Task description
From the records below, transcribe only the lines running from the one with "index pip: (242, 166)" through the one with "middle tip: (275, 186)". Keep both of those end lines.

Stored data entries
* * * * *
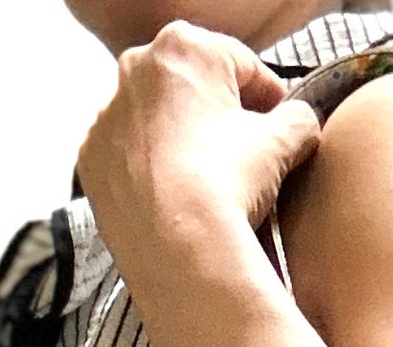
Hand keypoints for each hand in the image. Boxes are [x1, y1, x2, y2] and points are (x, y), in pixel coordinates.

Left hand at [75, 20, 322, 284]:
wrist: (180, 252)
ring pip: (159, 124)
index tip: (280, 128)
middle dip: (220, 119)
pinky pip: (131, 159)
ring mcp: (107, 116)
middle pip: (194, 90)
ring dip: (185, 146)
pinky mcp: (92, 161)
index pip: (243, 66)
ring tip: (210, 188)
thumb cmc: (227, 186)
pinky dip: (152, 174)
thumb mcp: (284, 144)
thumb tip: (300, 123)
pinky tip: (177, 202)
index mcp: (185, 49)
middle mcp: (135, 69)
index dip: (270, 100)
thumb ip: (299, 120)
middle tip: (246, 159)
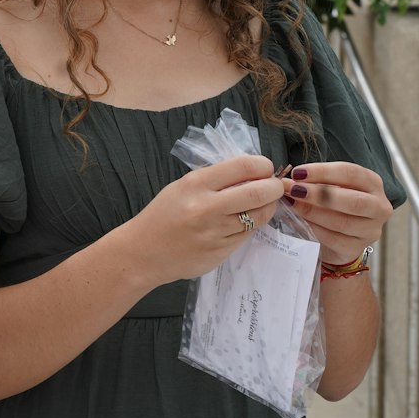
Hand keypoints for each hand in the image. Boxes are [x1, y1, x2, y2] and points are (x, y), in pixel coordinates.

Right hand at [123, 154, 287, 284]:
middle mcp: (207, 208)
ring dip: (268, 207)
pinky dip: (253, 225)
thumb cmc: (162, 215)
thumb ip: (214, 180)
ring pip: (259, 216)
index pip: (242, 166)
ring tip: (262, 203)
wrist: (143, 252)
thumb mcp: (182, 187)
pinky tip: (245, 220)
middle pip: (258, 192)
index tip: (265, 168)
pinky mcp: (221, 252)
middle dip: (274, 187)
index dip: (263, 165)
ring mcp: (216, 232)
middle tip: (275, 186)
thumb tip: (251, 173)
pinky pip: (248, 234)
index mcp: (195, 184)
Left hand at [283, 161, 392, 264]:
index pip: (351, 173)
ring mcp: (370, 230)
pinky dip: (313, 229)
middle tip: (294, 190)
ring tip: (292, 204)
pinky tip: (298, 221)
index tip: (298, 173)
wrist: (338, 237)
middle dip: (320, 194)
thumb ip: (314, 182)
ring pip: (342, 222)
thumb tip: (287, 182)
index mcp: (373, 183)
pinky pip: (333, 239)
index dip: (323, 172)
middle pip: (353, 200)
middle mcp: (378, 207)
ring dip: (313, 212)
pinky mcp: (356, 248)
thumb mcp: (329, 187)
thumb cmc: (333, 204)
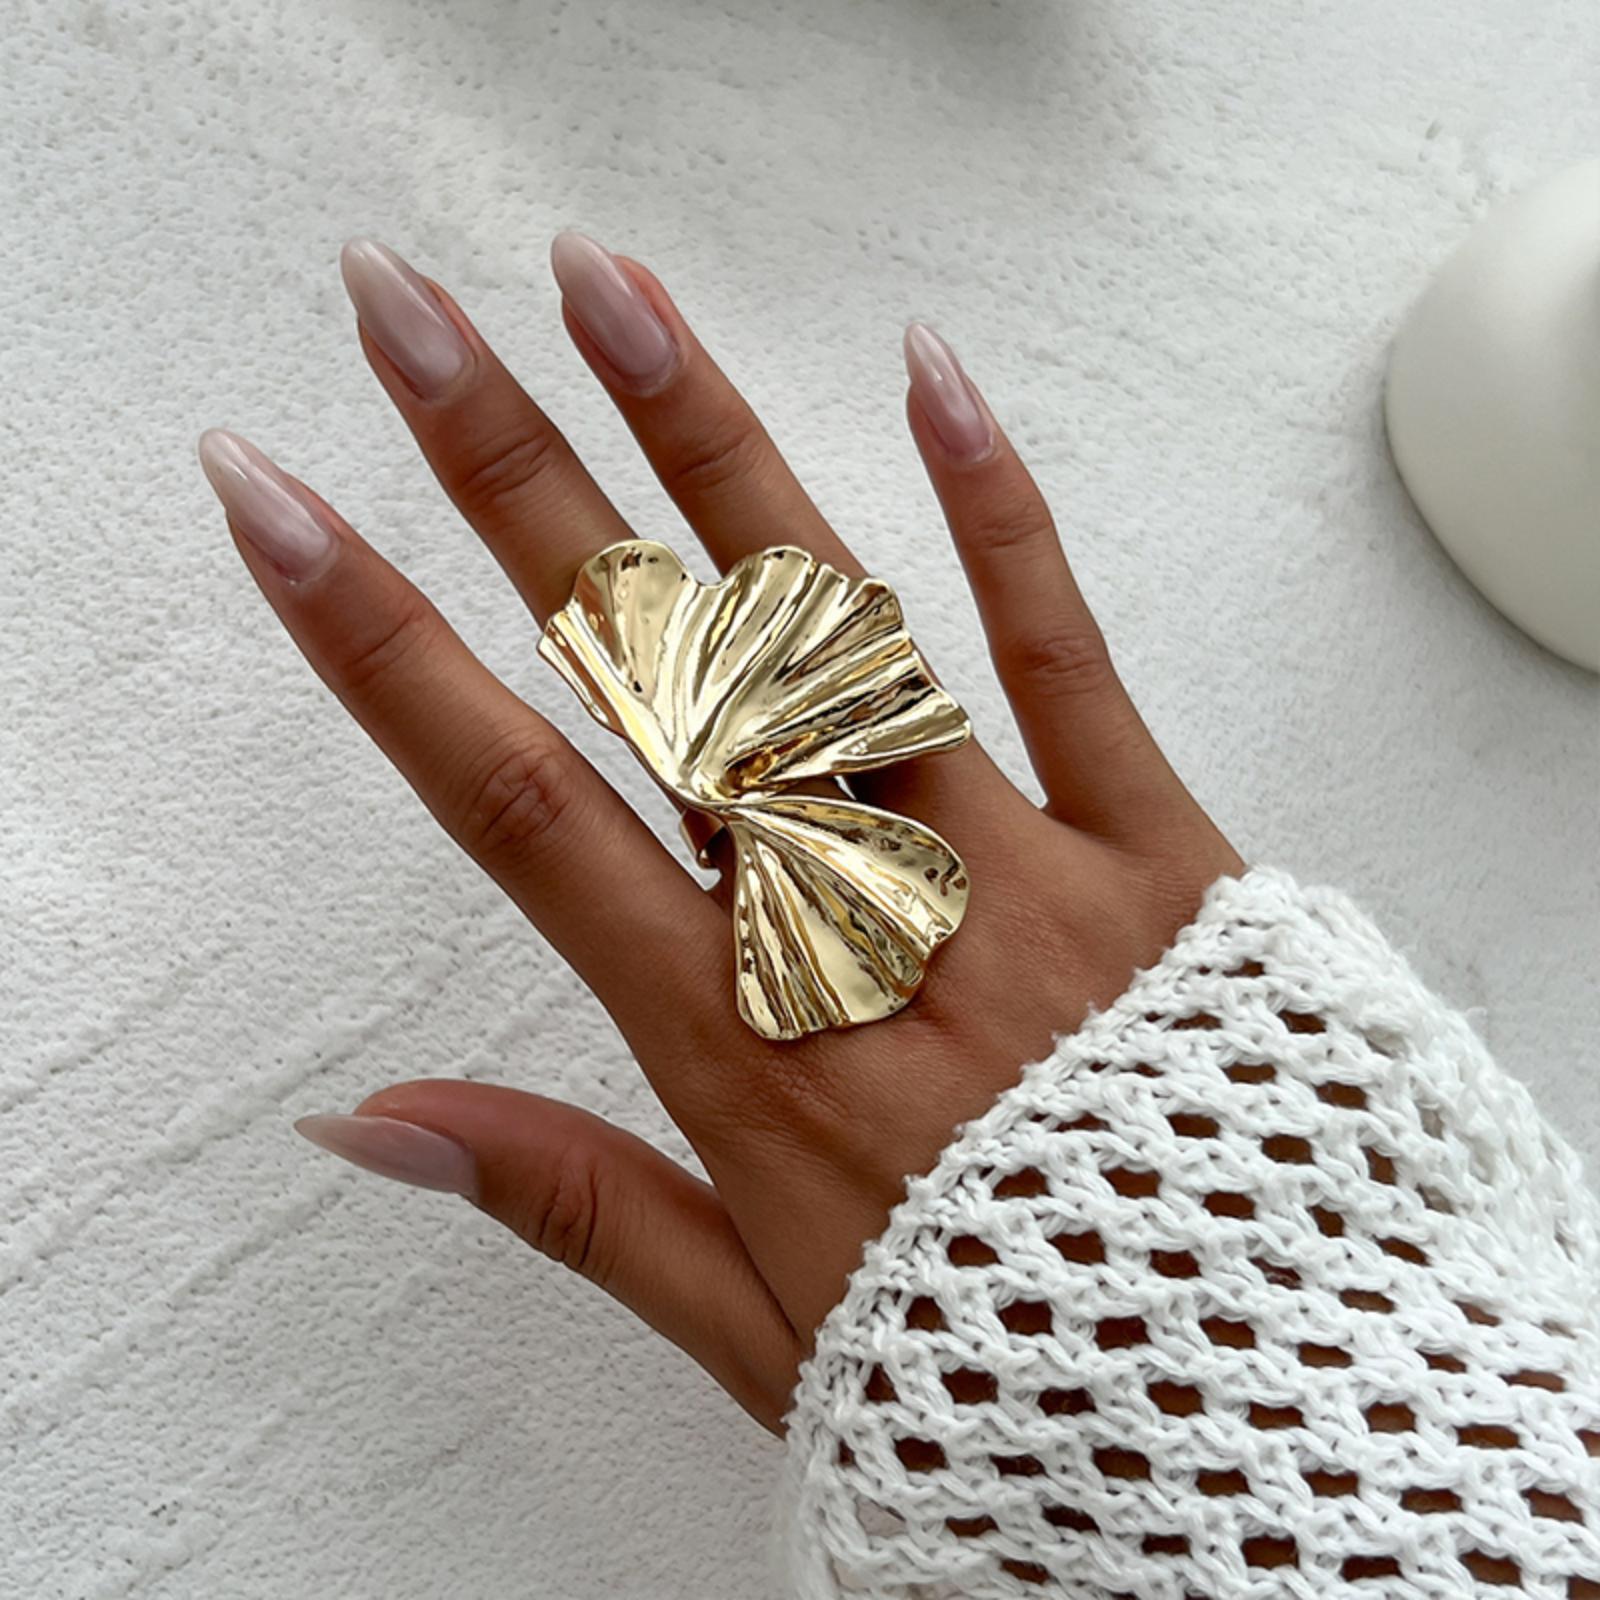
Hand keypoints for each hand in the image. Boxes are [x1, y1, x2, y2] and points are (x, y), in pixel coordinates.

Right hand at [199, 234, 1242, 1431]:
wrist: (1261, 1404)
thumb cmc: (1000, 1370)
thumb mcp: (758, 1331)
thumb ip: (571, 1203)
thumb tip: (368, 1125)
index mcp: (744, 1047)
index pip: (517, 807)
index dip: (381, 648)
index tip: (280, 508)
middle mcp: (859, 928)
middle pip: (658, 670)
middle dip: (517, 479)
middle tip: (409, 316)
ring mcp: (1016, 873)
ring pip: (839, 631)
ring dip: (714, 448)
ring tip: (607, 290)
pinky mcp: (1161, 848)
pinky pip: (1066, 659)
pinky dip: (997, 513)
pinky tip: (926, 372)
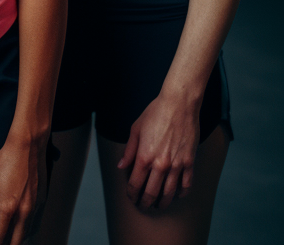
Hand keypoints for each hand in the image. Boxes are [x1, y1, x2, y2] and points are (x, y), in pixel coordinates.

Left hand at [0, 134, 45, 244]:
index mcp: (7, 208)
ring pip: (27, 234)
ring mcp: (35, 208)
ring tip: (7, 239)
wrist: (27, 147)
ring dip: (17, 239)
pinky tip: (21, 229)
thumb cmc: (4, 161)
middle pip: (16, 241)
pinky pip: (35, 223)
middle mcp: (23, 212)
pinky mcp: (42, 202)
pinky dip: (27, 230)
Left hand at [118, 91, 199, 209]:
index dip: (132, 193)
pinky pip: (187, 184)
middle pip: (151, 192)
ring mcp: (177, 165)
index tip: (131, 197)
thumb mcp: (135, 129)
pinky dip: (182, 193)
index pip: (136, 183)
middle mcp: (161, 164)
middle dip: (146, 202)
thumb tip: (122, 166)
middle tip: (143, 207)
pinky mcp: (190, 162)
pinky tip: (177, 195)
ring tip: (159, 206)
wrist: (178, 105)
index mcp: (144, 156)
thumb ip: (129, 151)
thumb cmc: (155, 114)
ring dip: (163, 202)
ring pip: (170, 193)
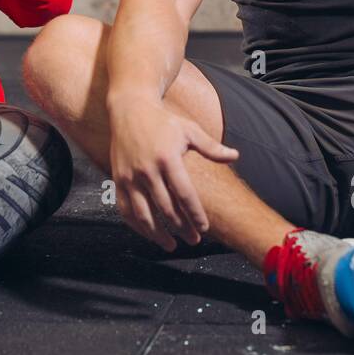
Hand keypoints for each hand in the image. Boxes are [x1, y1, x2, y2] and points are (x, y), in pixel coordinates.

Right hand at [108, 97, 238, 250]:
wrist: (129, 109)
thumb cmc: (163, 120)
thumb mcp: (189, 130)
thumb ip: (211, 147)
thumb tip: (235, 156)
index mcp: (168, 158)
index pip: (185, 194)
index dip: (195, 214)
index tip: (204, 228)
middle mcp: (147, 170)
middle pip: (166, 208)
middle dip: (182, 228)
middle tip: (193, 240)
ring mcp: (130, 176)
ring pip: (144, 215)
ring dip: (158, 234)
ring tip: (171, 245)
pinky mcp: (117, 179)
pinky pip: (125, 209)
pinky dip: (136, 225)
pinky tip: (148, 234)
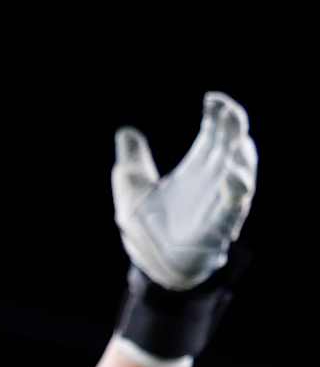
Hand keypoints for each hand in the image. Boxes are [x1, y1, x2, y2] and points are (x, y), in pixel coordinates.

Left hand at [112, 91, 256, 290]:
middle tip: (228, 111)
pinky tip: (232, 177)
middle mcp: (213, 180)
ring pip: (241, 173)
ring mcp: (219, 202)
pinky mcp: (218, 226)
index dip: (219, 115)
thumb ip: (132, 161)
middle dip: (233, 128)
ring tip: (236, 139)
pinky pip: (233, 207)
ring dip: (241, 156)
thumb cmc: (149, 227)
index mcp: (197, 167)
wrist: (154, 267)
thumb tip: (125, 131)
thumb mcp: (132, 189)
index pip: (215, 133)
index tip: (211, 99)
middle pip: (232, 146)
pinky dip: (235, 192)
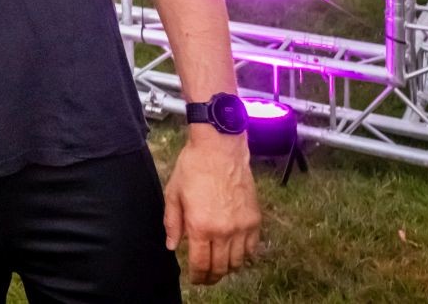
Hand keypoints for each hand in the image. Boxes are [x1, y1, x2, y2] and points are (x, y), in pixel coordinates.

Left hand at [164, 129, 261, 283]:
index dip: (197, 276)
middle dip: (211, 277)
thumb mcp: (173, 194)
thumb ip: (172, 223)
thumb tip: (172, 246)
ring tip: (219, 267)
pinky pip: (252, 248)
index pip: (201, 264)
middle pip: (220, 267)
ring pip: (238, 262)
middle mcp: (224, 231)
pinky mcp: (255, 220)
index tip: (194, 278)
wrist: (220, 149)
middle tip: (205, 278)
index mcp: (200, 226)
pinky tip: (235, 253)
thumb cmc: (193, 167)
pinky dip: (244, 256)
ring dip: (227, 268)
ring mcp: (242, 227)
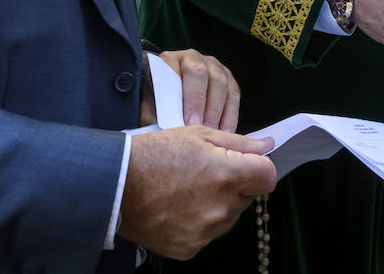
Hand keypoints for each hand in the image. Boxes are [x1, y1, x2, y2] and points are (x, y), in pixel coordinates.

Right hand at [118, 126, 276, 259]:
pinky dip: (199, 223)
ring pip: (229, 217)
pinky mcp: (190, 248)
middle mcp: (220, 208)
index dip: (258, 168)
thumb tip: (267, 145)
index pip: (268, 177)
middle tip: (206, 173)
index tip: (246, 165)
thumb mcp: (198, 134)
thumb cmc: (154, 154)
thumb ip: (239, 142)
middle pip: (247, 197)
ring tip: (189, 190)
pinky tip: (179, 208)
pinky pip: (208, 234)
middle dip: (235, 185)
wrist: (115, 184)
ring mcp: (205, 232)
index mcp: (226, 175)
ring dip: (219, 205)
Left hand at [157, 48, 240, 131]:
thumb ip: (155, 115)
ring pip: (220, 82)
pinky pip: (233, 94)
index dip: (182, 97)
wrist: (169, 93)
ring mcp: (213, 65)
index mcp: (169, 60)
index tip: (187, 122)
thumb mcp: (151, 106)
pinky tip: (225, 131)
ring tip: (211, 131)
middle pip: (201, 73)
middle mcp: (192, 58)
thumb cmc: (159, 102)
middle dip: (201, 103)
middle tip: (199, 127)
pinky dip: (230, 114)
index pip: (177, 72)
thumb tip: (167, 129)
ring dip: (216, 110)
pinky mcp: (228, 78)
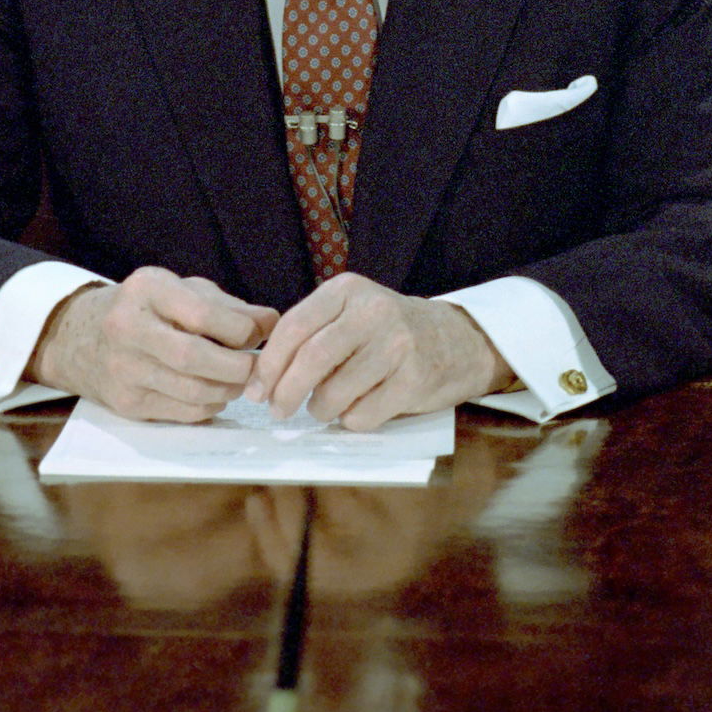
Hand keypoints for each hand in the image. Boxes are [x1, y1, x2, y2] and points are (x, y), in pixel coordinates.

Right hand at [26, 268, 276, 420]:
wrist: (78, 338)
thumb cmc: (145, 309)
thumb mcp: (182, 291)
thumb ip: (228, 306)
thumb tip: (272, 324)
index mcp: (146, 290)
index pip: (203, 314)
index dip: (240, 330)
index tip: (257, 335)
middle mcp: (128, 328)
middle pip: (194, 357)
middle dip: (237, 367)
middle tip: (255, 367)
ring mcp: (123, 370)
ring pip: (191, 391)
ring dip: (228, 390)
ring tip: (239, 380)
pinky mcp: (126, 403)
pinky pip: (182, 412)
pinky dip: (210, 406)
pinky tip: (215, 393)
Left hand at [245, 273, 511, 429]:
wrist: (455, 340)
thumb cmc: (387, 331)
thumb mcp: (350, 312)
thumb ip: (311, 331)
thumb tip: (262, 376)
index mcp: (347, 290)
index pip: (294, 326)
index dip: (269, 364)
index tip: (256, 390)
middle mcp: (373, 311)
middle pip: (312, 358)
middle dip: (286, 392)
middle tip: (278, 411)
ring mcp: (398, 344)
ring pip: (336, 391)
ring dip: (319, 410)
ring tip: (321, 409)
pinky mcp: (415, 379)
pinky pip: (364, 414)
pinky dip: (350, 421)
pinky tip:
* * * * *
Expected output
index pip: (242, 166)
ring tip: (262, 203)
wrist: (143, 252)
thumb mcp: (182, 187)
pinky tip: (245, 220)
middle pip: (258, 192)
index tip: (265, 168)
pinky mcp: (221, 252)
middle dip: (274, 187)
index dip: (263, 165)
ring mcp: (216, 232)
middle tip: (275, 186)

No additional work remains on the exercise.